A Comparison of Causal Forests and the DR-Learner for Estimating Conditional Average Treatment Effects Qi Zhang* Qi Zhang Ya-Hui Yu Ashley Naimi

Conditional average treatment effects (CATEs) hold great promise for precision medicine, particularly in settings where effect modification is likely. Theoretical work has developed methods to estimate CATEs, including the double-robust (DR) learner and the causal forest algorithm. Here, we conduct a simulation study comparing the finite sample properties of the DR learner and the causal forest algorithm. We explore performance in a range of scenarios with a binary effect modifier and when a set of conditioning variables are included with varying degrees of effect modifiers present. Scenarios explored different effect parametrizations, sample sizes, proportions of modifying to non-modifying variables, and number of confounding variables.
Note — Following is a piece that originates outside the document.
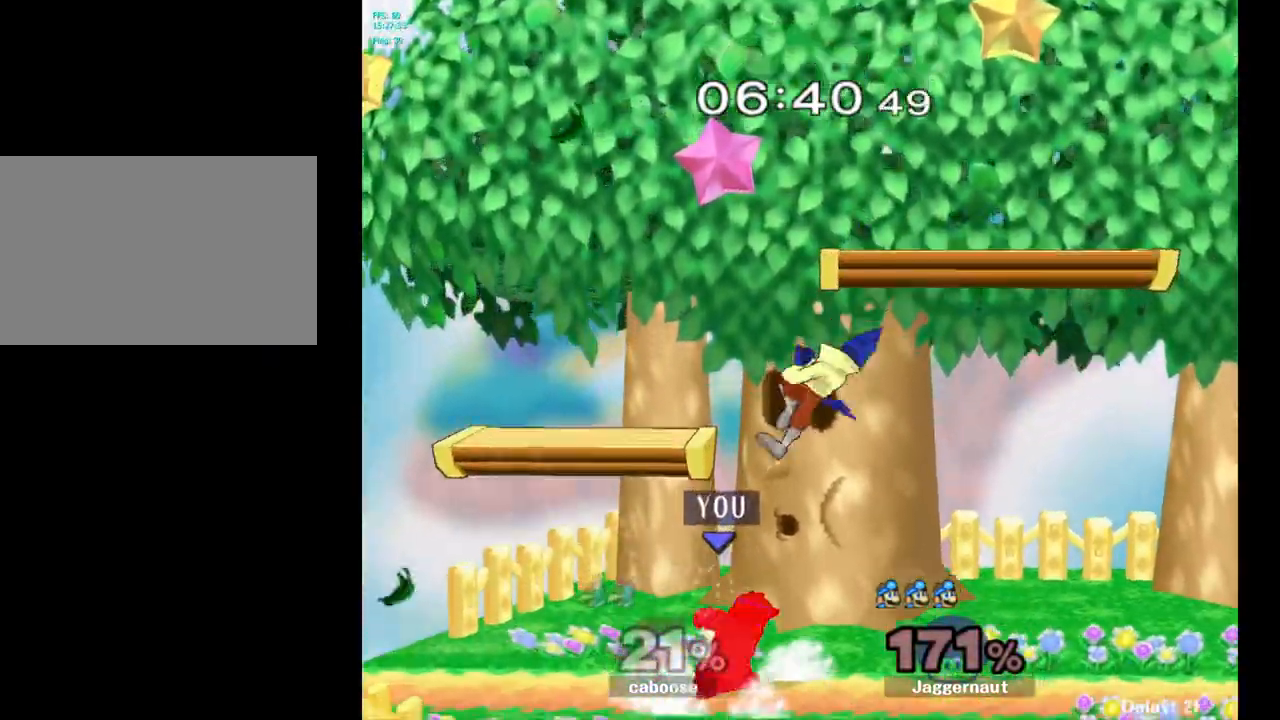
{"buttons": [], "left_stick": "center", "right_stick": "center", "events": [[167, "A", "down"], [333, "A", "up"], [467, "left_stick", "center"]]}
For all analyses, we used 10-fold cross fitting, and linear projection approach to identify pre-specified modifiers. Our preliminary results suggest that both the causal forest and the DR learner have good 95% confidence interval coverage in most settings. However, the DR learner outperformed the causal forest in coverage (93% vs. 88%) under the scenarios of strong treatment effect but low heterogeneity. We also found that the best linear projections may not always reliably identify pre-specified effect modifiers when either method is used, especially in small sample sizes (with a successful identification of 53% at best scenario).  This will provide practical insights to guide method selection for estimating CATEs in empirical research.